Take each line from the entries that holds "wird" and copy it out.
[Start of section]
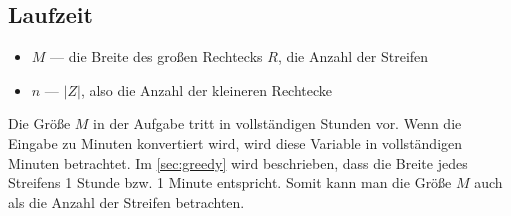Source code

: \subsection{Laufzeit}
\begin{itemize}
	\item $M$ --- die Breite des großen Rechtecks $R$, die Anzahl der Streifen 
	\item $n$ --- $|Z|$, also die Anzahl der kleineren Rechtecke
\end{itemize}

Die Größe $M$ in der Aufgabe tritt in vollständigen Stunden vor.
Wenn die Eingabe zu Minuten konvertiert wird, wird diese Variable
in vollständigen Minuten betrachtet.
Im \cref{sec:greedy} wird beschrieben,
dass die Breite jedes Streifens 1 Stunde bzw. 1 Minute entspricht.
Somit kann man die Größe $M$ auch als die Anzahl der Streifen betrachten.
[End of section]
*Task answer*.
Wenn die Eingabe zu Minuten konvertiert wird, wird diese Variable
Im \cref{sec:greedy} wird beschrieben,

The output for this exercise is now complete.